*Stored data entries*

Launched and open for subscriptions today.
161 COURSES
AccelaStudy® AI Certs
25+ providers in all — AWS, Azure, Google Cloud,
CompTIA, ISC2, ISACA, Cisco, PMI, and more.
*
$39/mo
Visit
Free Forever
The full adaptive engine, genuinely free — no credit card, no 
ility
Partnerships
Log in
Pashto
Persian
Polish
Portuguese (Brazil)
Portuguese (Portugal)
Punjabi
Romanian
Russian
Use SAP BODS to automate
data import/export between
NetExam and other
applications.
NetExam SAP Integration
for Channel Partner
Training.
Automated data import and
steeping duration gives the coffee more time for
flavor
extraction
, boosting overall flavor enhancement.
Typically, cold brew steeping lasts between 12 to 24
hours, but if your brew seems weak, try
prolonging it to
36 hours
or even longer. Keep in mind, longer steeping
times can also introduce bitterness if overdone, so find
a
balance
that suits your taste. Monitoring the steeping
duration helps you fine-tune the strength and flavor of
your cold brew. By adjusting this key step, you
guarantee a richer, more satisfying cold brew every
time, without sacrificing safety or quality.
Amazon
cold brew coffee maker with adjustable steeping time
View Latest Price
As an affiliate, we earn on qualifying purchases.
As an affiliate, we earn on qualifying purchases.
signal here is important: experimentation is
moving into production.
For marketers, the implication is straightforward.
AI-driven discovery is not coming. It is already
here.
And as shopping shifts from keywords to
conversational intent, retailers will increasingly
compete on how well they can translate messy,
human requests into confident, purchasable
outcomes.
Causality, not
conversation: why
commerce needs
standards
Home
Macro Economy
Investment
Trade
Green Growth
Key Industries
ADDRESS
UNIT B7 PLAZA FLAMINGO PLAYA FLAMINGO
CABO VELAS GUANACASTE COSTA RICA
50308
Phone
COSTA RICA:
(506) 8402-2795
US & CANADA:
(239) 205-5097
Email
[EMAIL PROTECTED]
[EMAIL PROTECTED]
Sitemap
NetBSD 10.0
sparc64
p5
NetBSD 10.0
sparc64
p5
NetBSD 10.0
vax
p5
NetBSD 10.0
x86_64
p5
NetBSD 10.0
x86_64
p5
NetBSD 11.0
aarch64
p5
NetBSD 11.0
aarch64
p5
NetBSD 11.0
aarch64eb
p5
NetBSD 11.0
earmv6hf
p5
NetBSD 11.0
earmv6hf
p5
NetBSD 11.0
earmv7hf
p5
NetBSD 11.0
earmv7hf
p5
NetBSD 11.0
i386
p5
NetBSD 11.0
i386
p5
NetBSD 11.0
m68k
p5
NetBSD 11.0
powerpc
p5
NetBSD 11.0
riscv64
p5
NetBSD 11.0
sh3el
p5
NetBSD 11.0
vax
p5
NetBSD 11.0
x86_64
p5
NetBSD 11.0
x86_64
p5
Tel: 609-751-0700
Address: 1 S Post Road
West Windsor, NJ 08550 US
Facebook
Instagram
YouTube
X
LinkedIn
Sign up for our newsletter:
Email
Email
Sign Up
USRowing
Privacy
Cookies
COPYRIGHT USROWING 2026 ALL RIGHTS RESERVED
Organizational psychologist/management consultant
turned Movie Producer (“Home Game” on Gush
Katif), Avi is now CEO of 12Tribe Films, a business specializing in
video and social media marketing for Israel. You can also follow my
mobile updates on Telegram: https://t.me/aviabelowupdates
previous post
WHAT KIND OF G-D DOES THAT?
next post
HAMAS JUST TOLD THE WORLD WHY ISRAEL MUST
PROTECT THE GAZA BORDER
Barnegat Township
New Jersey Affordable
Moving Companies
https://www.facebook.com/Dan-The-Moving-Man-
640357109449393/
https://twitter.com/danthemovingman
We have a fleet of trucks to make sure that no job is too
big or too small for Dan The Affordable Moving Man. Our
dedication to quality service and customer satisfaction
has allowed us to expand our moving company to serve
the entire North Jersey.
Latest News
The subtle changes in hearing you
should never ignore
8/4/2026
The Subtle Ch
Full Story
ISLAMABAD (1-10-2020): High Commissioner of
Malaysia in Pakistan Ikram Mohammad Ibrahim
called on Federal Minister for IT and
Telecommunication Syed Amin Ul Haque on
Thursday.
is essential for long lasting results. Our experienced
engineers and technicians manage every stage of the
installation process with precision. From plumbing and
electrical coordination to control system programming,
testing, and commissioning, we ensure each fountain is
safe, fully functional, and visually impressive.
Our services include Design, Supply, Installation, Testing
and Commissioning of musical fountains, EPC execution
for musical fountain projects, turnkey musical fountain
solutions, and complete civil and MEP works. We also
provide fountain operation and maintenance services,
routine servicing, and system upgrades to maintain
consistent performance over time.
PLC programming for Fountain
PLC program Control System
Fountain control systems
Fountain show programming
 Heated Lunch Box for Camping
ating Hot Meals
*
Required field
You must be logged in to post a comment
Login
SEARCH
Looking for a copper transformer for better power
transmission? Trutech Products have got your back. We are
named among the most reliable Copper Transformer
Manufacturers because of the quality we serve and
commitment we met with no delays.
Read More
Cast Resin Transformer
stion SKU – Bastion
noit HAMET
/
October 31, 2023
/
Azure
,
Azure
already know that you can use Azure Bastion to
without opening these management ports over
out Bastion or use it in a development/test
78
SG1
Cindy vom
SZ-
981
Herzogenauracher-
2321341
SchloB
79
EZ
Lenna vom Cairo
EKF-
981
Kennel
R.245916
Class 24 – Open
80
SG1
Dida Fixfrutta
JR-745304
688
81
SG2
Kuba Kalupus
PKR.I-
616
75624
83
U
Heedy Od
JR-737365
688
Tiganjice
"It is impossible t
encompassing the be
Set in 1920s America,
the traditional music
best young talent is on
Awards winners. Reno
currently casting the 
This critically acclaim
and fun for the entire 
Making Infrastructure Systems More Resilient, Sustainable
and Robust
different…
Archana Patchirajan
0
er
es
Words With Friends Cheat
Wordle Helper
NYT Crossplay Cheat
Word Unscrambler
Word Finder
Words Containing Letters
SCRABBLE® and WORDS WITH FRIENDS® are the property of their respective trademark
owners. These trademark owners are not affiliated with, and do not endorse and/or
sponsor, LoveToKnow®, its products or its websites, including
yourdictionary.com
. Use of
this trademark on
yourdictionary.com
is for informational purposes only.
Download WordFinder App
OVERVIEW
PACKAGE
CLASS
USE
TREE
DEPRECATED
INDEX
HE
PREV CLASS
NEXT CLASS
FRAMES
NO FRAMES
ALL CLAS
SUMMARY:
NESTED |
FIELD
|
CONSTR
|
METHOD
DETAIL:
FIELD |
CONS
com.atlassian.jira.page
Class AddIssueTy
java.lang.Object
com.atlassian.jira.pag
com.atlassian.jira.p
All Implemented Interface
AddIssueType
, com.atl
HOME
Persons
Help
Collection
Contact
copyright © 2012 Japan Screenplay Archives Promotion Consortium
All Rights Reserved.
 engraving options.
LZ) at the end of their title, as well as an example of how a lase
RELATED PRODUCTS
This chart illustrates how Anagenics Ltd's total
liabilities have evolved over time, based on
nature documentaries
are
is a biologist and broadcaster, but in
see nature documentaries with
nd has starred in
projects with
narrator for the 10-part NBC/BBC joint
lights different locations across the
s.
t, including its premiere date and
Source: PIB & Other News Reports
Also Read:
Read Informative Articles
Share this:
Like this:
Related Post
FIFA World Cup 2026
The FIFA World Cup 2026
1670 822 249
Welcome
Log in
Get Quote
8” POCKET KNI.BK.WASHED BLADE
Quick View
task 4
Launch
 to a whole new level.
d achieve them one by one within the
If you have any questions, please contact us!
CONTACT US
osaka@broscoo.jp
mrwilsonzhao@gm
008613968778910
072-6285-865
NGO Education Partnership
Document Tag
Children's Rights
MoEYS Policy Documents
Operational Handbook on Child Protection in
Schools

*To do*
Only the lines from the one containing "this trademark on" through the last line of the records should appear, each written out exactly.

*Solution for this task*
this trademark on
yourdictionary.com
is for informational purposes only.
Download WordFinder App
OVERVIEW
PACKAGE
CLASS
USE
TREE
DEPRECATED
INDEX
HE
PREV CLASS
NEXT CLASS
FRAMES
NO FRAMES
ALL CLAS
SUMMARY:
NESTED |
FIELD
|
CONSTR
|
METHOD
DETAIL:
FIELD |
CONS
com.atlassian.jira.page
Class AddIssueTy
java.lang.Object
com.atlassian.jira.pag
com.atlassian.jira.p
All Implemented Interface
AddIssueType
, com.atl
HOME
Persons
Help
Collection
Contact
copyright © 2012 Japan Screenplay Archives Promotion Consortium
All Rights Reserved.
 engraving options.
LZ) at the end of their title, as well as an example of how a lase
RELATED PRODUCTS
This chart illustrates how Anagenics Ltd's total
liabilities have evolved over time, based on
nature documentaries
are
is a biologist and broadcaster, but in
see nature documentaries with
nd has starred in
projects with
narrator for the 10-part NBC/BBC joint
lights different locations across the
s.
t, including its premiere date and
Source: PIB & Other News Reports
Also Read:
Read Informative Articles
Share this:
Like this:
Related Post
FIFA World Cup 2026
The FIFA World Cup 2026
1670 822 249
Welcome
Log in
Get Quote
8” POCKET KNI.BK.WASHED BLADE
Quick View
task 4
Launch
 to a whole new level.
d achieve them one by one within the
If you have any questions, please contact us!
CONTACT US
osaka@broscoo.jp
mrwilsonzhao@gm
008613968778910
072-6285-865
NGO Education Partnership
Document Tag
Children's Rights
MoEYS Policy Documents
Operational Handbook on Child Protection in
Schools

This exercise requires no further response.